I have struggled for a long time with feelings of inadequacy when it comes to making art. (I think everyone probably does, at some point)
For a very long time, I denied myself certain forms of expression because I simply wasn’t good enough (i.e. worthy) at that particular art form. For instance, if I couldn’t paint like Bob Ross, when why the hell would I think I could ever paint period.
However, recently, some kind of switch in my brain flipped and I found myself confronting those low feelings with a screw that mindset. I don’t have to be a professional to draw or paint or sculpt*. I just have to enjoy it – that’s the whole point of creating anyway.
So if you’re in a similar boat, where it’s hard for you to even fathom creating a certain type of art, then I hope these next few tips will help you. (I’m going to talk about my experience in the context of painting for this article)
#1: Start with something you know
I painted with acrylics as a kid, so I went to Michael’s and bought five bottles of acrylic paint: red, blue, yellow, white and black. I’d figure the rest out from there.
I’d also recommend getting a small piece of paper to start with. Whenever I’m feeling particularly blocked, I cut a strip of water-color paper about the width of a bookmark and start with that as a warmup. If you’re just trying to get started, having a huge sheet of paper staring at you can be mega intimidating.
#2: Do SOMETHING
I know, I know. “Just do it” sounds like overused and unhelpful advice. And frankly, if you’re trying to be perfect on the first try, it is pretty unhelpful. But that’s really the point, right? It doesn’t have to be perfect, you just need to do it. Skill comes with practice, as annoying as that can be.
When I tried to start painting I probably sat looking at a blank piece of paper for 15 minutes. what am I supposed to do with that? I wondered. But finally, I took it all in steps. Step 1 – put tiny bits of paint on my palette/plate. Step 2 – pick a paintbrush at random, because who even knows what I’m doing. Step 3 – dip paint brush into paint. And ladies and gentlemen, step 4 – put paint on paper.
It doesn’t matter what it looks like or what you do. Scribble, do long strokes, short strokes, circles, words, just do something. I’ve found that once you’ve broken the initial ahhh-I-can’t-put-anything-on-that-paper-it’s-too-white-and-perfect, the whole process becomes much much easier.
#3: Don’t paint a “thing”
When I was just starting, my favorite thing to do was to create multicolored backgrounds and then use black paint (or pens) the create silhouettes. It removed a lot the pressure of having to paint something that looked real or like something else. I could never have painted animals or people to begin with – but black trees on bright backgrounds was doable.
#4: Try something crazy
At this point, you’ve gotten past the initial barrier, now it’s time to start having fun. Do anything you can think of – lots of water on the brush or no water, cut out a stencil from an index card and use it to make shapes on your painting, it doesn’t matter. The act of painting will open up your brain and trigger the creative and emotion release that you need.

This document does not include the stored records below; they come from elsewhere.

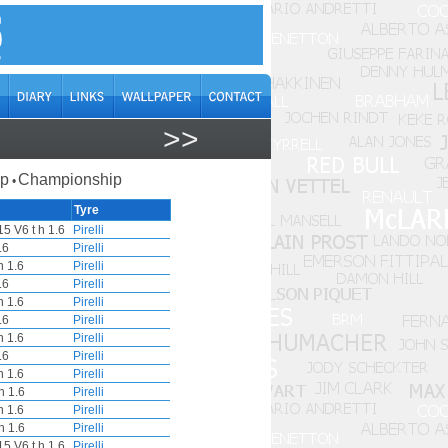
>>
ap
Championship
•
Tyre
5 V6 t h 1.6
Pirelli
.6
Pirelli
 1.6
Pirelli
.6
Pirelli
 1.6
Pirelli
.6
Pirelli
 1.6
Pirelli
.6
Pirelli
 1.6
Pirelli
h 1.6
Pirelli
 1.6
Pirelli
h 1.6
Pirelli
5 V6 t h 1.6
Pirelli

I recently got a set of watercolor paints and have been trying to figure out how to even use them. Having never painted with watercolors before I’m excited about the process of figuring it out. There’s so much less anxiety about what I’m going to paint or how it’s going to look because I’ve realized that there’s nobody judging me, or waiting to call out my painting as bad. It’s mine.
I hope that these tips have been helpful – let me know in the comments any ways that you have gotten over anxiety over art or creating of any kind.
*Interestingly, another form of expression I denied myself for a long time is writing. I hope you enjoy my continued attempts with this blog to erase anxiety in my life.